Thirty years ago, Lewis became a comedian because the Catskills comics for whom he wrote jokes didn't like his material--too personal, they groused, too real. He finally leapt on the stage in 1971 only a few months after the death of his father, a successful New Jersey caterer. He wanted to prove his worth. The recovering addict in him knows he has. The neurotic comic in him can't be sure.

"I read a letter given to me by my mother, who passed away a year and a half ago," he says. "I wrote it to my father after one of his many heart attacks right before he died. It was very revealing. I was just out of college only a year, and I was giving him a rundown of everything I was trying to do, and it was astonishing to me. I had about 15 fuckin' things in the fire, and none of them really panned out, but I was really impressed with my work ethic. I wrote, 'They're starting cable television, and I'm doing this puppet show with this fuckin' guy, and I'm doing the voices...' I clearly wanted to impress upon him that I was going to try and make it. But I still didn't think I was going to be a comedian. I don't know when that hit me. I think it hit me very fast after he died that I had to go onstage.

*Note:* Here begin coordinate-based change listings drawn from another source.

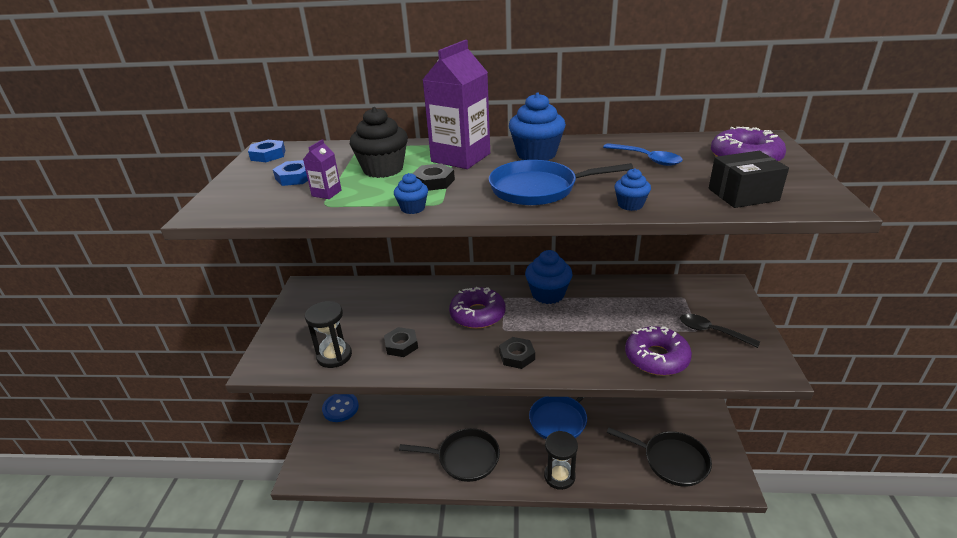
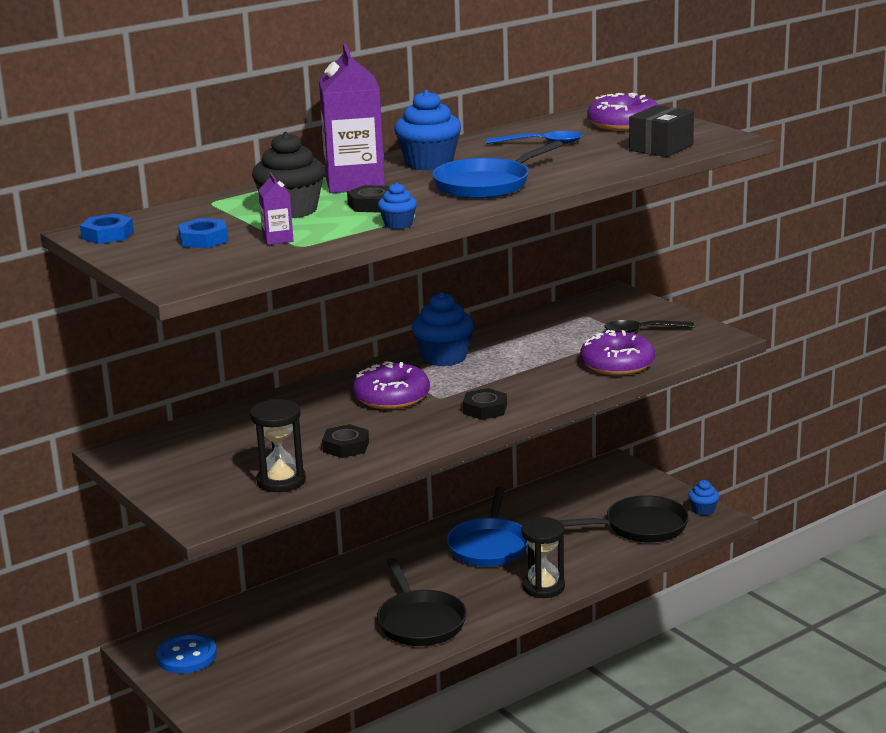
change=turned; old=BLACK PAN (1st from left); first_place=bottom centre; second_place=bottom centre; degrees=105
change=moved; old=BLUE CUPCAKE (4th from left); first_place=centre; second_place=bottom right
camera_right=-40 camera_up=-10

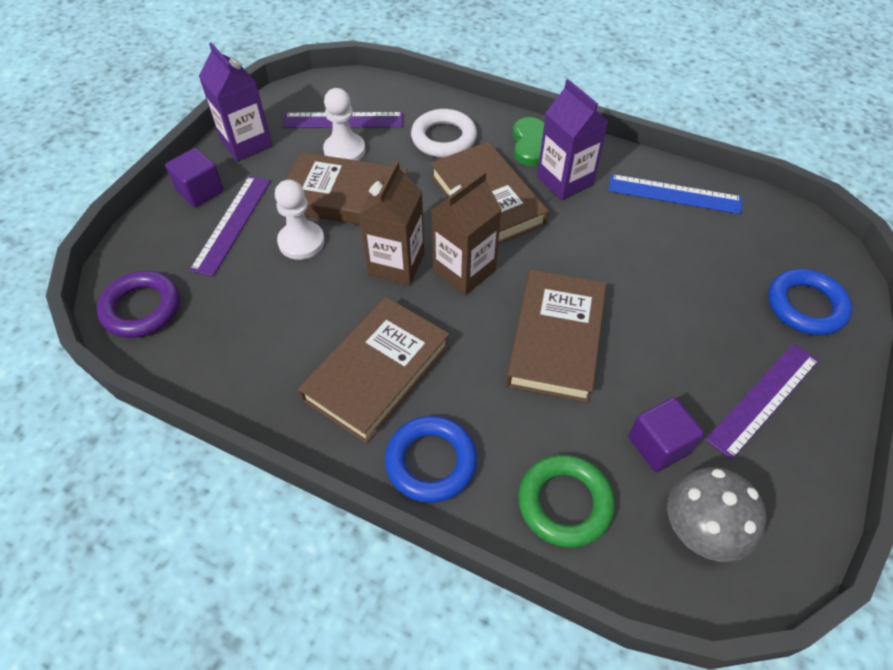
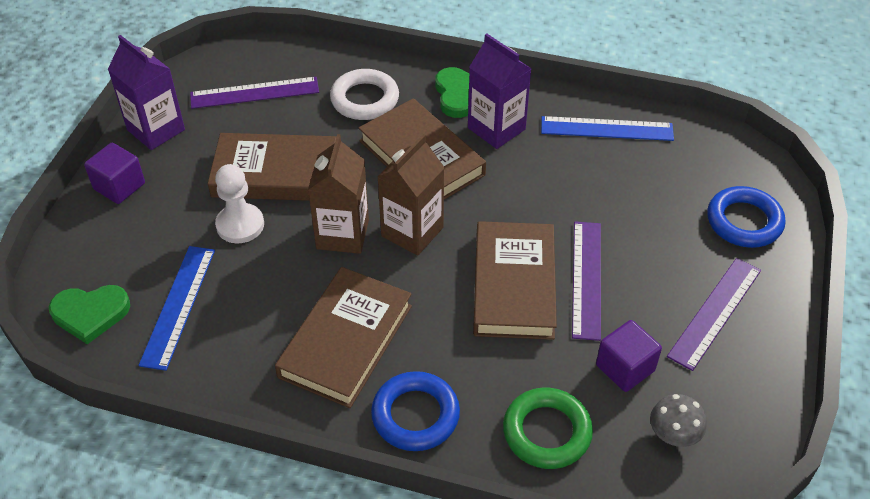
change=replaced; old=PURPLE RING; new=GREEN HEART (1st from left); first_place=middle left; second_place=middle left
change=added; new=BLUE RULER (1st from left); second_place=middle left
change=moved; old=PURPLE RULER (1st from left in the first image); new=PURPLE RULER (2nd from left); first_place=middle left; second_place=middle right
change=resized; old=GREY MUSHROOM; first_place=bottom right; second_place=bottom right; factor=0.67
change=removed; old=WHITE PAWN (2nd from left); first_place=top centre
camera_right=-10 camera_up=-5

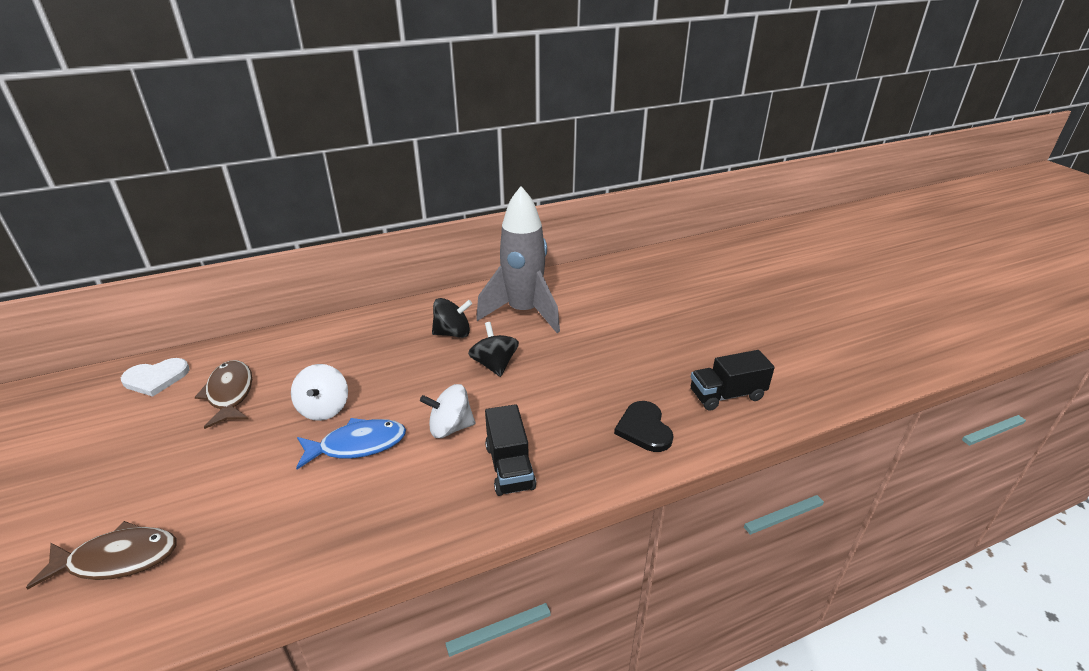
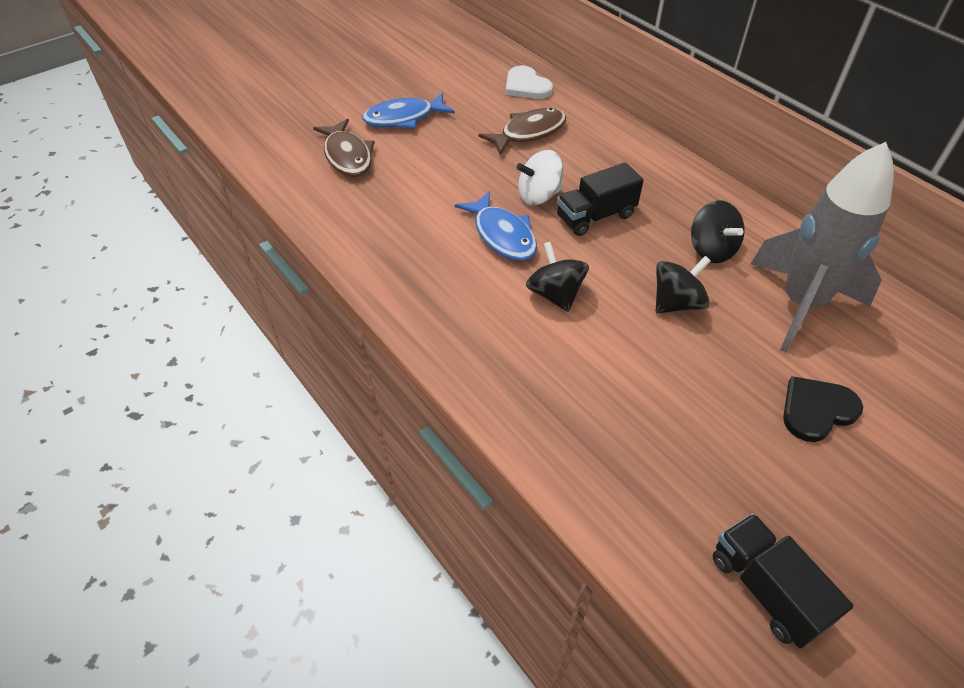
change=added; new=BLUE FISH (1st from left); second_place=top centre
change=recoloured; old=WHITE SPINNING TOP (2nd from left); new=BLACK SPINNING TOP (1st from left); first_place=centre; second_place=centre
change=moved; old=BLACK TRUCK (1st from left); first_place=bottom centre; second_place=top centre
change=moved; old=BLACK HEART; first_place=centre; second_place=middle right
camera_right=75 camera_up=15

"By that point, I was also pretty fed up with these comedians saying, 'That's not funny.' I was like, 'Hey, fuck you, it's hilarious.' To me it was, anyway. If I am talking about a wart on my dick, why should they talk about it?"

He pauses, as though looking around for a microphone. "Not that I've had many. That was a horrible image." He shrugs, sighs. "I could have said 'a rainbow over my house.' Well, 30 years of psychoanalysis, every now and then something like that comes out. What can ya do?"